Discovery of the extension, and of the eavesdropper, were things that must wait. I felt it more immediately important to find out something about Jean de Gué’s personal finances. The half-finished cheque-book in the dressing-room upstairs, which I went to fetch, bore cryptic figures and initials but no balance, and its only worth-while information was the name of the bank and the branch address in a neighbouring town. There was no desk in the dressing-room. Somewhere in the château there must be a room where the owner wrote his letters and kept personal possessions. I remembered the library where the family had assembled for lunch. I went down again to the hall, and through the dining-room to the double doors of the library, now closed once more, and entering I found it in half darkness, someone having folded the shutters of the long windows at the end as protection against the sun. I opened them, and then saw what I was looking for – a desk in the corner. It was locked. The bunch of keys – part of Jean de Gué’s personal belongings, along with his change, and his wallet, and his cheque-book, and his driving licence, none of which I had found occasion to use until this moment – had been with me ever since I had worn his clothes. I tried them now, and one of them fitted. My burglar’s action did not worry me; I was playing spies again, and no one was being hurt.
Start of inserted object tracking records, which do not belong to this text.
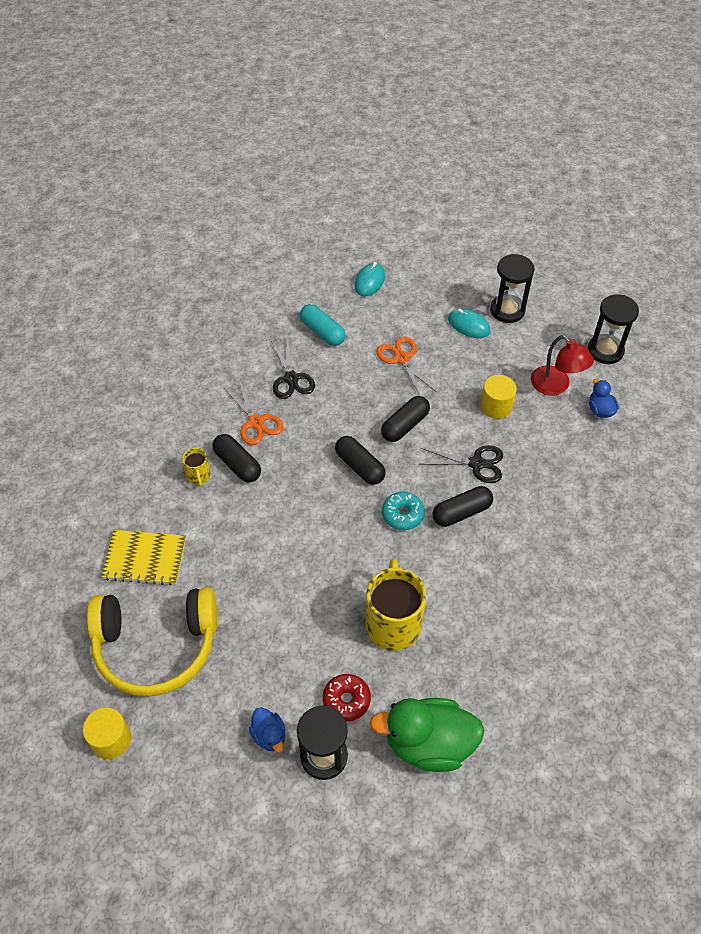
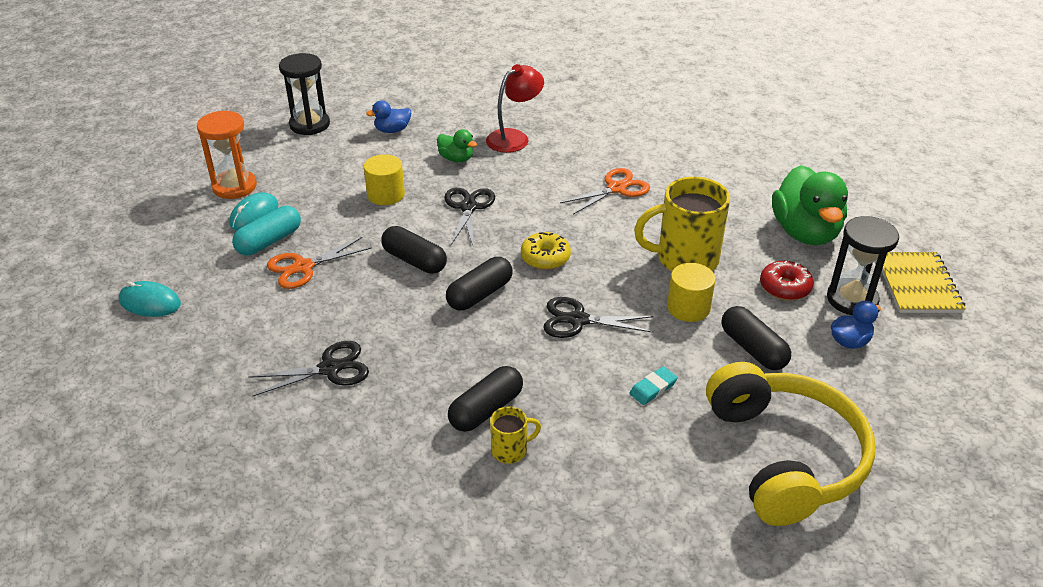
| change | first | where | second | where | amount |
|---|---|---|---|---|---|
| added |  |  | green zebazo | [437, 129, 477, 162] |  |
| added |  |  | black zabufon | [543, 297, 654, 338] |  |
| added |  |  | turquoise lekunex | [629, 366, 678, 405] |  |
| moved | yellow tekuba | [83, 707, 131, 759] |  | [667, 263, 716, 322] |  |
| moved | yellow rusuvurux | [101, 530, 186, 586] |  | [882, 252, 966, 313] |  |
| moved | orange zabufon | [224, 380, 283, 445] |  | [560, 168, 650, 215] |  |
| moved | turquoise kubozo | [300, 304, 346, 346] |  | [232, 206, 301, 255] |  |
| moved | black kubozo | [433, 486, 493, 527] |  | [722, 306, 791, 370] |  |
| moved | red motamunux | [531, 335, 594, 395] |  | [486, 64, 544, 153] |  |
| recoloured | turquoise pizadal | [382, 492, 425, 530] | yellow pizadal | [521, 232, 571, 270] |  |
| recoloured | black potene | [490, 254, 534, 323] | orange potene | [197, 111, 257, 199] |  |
The opened desk revealed the usual muddle and disorder of somebody else’s things (unlike my own meticulously kept papers at home), with bulging pigeon-holes, envelopes spilling their contents, letters, bills, receipts, all thrown in haphazard. The drawers, when I tried them, were no better. One half-inch open
and they jammed, choked with books and documents, papers and photographs, surely the life history of the man himself and the entire family of de Gué for generations. Their persistent refusal to emerge from the dusty drawers drove me to recklessness. I wanted bank statements and I could not find them, only the stubs of cheque-books long since used and put away. Baulked in my search, like a thief who cannot find the string of pearls he is seeking, I was determined to snatch at something, anything, to appease frustrated curiosity. Finally, a red leather cover catching my eye which might be a ledger, I tugged and squeezed it out of the reluctant drawer, only to reveal a game book, with list upon list of pheasants, partridges, hares, shot long before the war. The gap it left gave space for my wandering hands, and roaming past a revolver they found another bulky volume, smelling of mould, which showed itself to be an album full of photographs, most of them faded, stuck tightly into old-fashioned slots.